My calculator tasks are at specs/calculator/tasks.md

Please implement tasks 1-3 (core operations: add, subtract, multiply):

1. Implement each operation with full type hints and docstrings
2. Generate comprehensive tests (unit + edge case + error handling)
3. Verify 100% code coverage for each operation
4. Output ready for my review

After I review and approve, I'll request the next tasks.
  • Step 2: Review Generated Code

Your Review Checklist:

  • Code is understandable (clear variable names, readable logic)

  • Type hints present on all functions

  • Docstrings present and clear

  • Follows Constitution standards

  • Handles edge cases specified

  • Error handling matches your error strategy

  • Tests cover all acceptance criteria

  • Step 3: Ask Agent to Run Tests

Your Prompt:

Run the complete test suite and show me the results.
Include coverage report to verify we meet the constitution requirements.

Agent Does:

  • Runs uv run pytest -v --cov=calculator --cov-report=term-missing

  • Shows all tests passing

  • Displays coverage report (should be 100%)

  • Confirms constitution requirements met

  • Step 4: Validate Acceptance Criteria

Verification Steps

Step 1: Run Complete Test Suite

Your Prompt:

Run the complete test suite and show me the results.
Include coverage report to verify we meet the constitution requirements.

Agent Does:

  • Runs uv run pytest -v --cov=calculator --cov-report=term-missing
  • Shows all tests passing
  • Displays coverage report (should be 100%)
  • Confirms constitution requirements met

Step 2: Type Checking

Your Prompt:

Run mypy to verify all type hints are correct.

Agent Does:

  • Runs uv run mypy src/
  • Shows type checking results
  • Confirms no type errors

Step 3: Code Quality Check

Your Prompt:

Run ruff to check code quality and formatting.

Agent Does:

  • Runs uv run ruff check src/ tests/
  • Shows linting results
  • Confirms code follows standards

Step 4: Approve and Commit

  • If all checks pass run /sp.git.commit_pr
  • Continue Implementation (Divide, Power, Tests, Docs)
  • Repeat the checkpoint pattern for remaining tasks.

Common Mistakes

Mistake 1: Accepting AI Code Without Reading It First

The Error: AI generates code → You immediately commit without review

Why It's Wrong: AI makes mistakes (missing error handling, hardcoded values, security issues). Blind trust leads to bugs.

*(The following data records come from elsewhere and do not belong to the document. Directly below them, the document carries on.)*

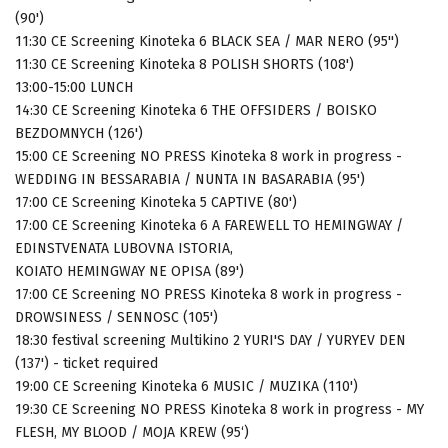
(90')
11:30 CE Screening Kinoteka 6 BLACK SEA / MAR NERO (95'')
11:30 CE Screening Kinoteka 8 POLISH SHORTS (108')
13:00-15:00 LUNCH
14:30 CE Screening Kinoteka 6 THE OFFSIDERS / BOISKO
BEZDOMNYCH (126')
15:00 CE Screening NO PRESS Kinoteka 8 work in progress -
WEDDING IN BESSARABIA / NUNTA IN BASARABIA (95')
17:00 CE Screening Kinoteka 5 CAPTIVE (80')
17:00 CE Screening Kinoteka 6 A FAREWELL TO HEMINGWAY /
EDINSTVENATA LUBOVNA ISTORIA,
KOIATO HEMINGWAY NE OPISA (89')
17:00 CE Screening NO PRESS Kinoteka 8 work in progress -
DROWSINESS / SENNOSC (105')
18:30 festival screening Multikino 2 YURI'S DAY / YURYEV DEN
(137') - ticket required
19:00 CE Screening Kinoteka 6 MUSIC / MUZIKA (110')
19:30 CE Screening NO PRESS Kinoteka 8 work in progress - MY
FLESH, MY BLOOD / MOJA KREW (95‘)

The Fix: Validation protocol (5-step checklist):

  1. Read without running - Understand what code does
  2. Ask questions - "Why this approach?" "What does this line do?"
  3. Check against spec - Does it match acceptance criteria?
  4. Run tests - Do all tests pass?
  5. Review security - Any hardcoded secrets? Input validation?

Mistake 2: Requesting Too Many Features at Once

The Error: "Implement all 5 operations + tests + error handling + logging in one go"

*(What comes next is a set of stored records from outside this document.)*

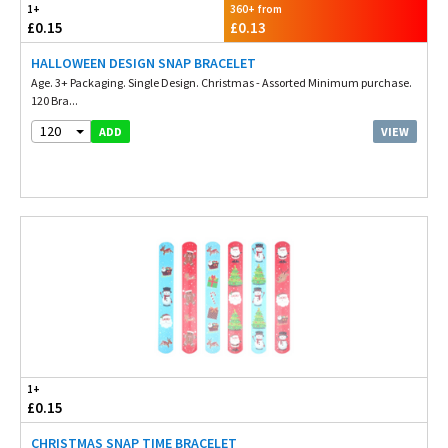
1+
360+ from
£0.15
£0.13
HALLOWEEN DESIGN SNAP BRACELET
Age. 3+ Packaging. Single Design. Christmas - Assorted Minimum purchase.
120 Bra...
120
VIEW
ADD
1+
£0.15
CHRISTMAS SNAP TIME BRACELET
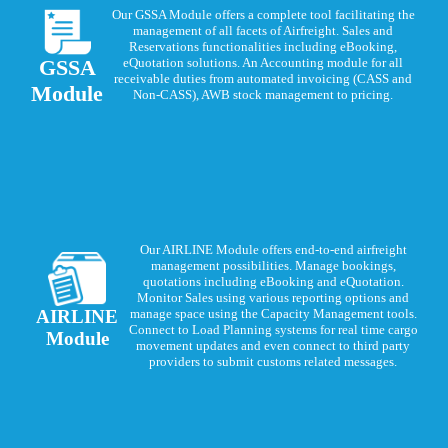
Our GSSA Module offers a complete tool facilitating the
management of all facets of Airfreight. Sales and
Reservations functionalities including eBooking,
GSSA
eQuotation solutions. An Accounting module for all
receivable duties from automated invoicing (CASS and
Module
Non-CASS), AWB stock management to pricing.
Our AIRLINE Module offers end-to-end airfreight
management possibilities. Manage bookings,
quotations including eBooking and eQuotation.
Monitor Sales using various reporting options and
AIRLINE
manage space using the Capacity Management tools.
Connect to Load Planning systems for real time cargo
Module
movement updates and even connect to third party
providers to submit customs related messages.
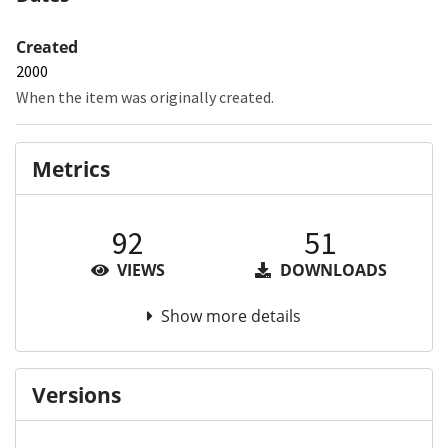
Created
2000
When the item was originally created.
Metrics
92
51
VIEWS
DOWNLOADS
Show more details
Versions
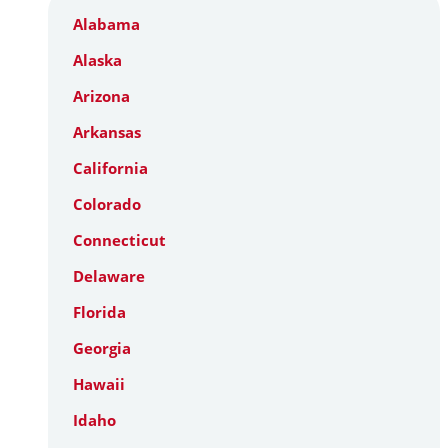
Alabama
Alaska
Arizona
Arkansas
California
Colorado
Connecticut
Delaware
Florida
Georgia
Hawaii
Idaho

Why It's Wrong: Violates checkpoint pattern. No opportunity to review incrementally.

The Fix: One task at a time:

  • Implement add() → Review → Commit → Next task
  • Not: Implement everything → Review 1000 lines → Hope it works

Try With AI

Ready to validate your implementation and understand intelligence capture? Reflect on your work:

🔍 Explore Implementation Quality:

"Review my calculator implementation at calculator/operations.py and tests at tests/test_operations.py. Verify: (1) Does the code match my specification exactly? (2) Are all acceptance criteria met? (3) Do I follow my Constitution rules (type hints, docstrings, error handling)? (4) Are there code quality issues (complexity, duplication, unclear naming)? Provide a detailed quality assessment."

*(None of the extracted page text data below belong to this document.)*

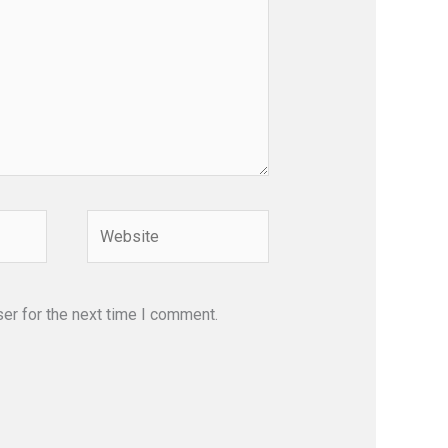
Website
er for the next time I comment.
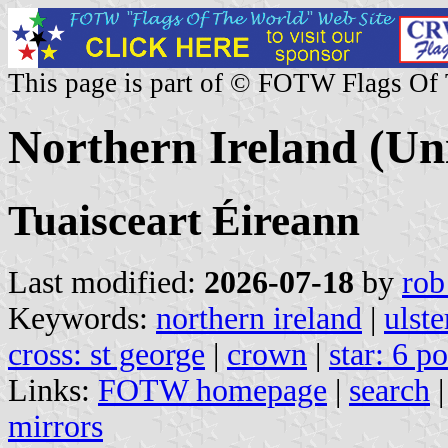
This page is part of © FOTW Flags Of
Northern Ireland (U
Tuaisceart Éireann
Last modified:
2026-07-18
by
rob
Keywords:
northern ireland
|
ulste
cross: st george
|
crown
|
star: 6 p
Links:
FOTW homepage
|
search
mirrors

🎯 Practice Checkpoint Review:

"I just completed Task 3: Implement divide() function. Walk me through the checkpoint review: (1) Run the tests—what should I look for beyond 'all passing'? (2) Review the code—what security issues might I miss (like division by zero handling)? (3) Check Constitution compliance—did I follow all project rules? (4) Verify acceptance criteria—did I meet every requirement from the spec? Create a review checklist."

🧪 Test PHR Understanding:

"Explain how PHRs capture implementation decisions: (1) What PHRs were auto-created during my /sp.implement run? (2) Where are they stored (history/prompts/calculator/)? (3) What information do they contain? (4) If I discover floating-point precision issues, should I create an explicit PHR? When is manual PHR creation warranted vs automatic?"

🚀 Apply to Your Implementation:

"I'm implementing [describe your feature]. Help me plan the implementation checkpoints: (1) How many tasks should I complete before committing? (2) What should I review at each checkpoint? (3) What tests prove the task is truly done? (4) How do I balance 'perfect code' vs 'good enough to move forward'? Give me practical checkpoint guidelines."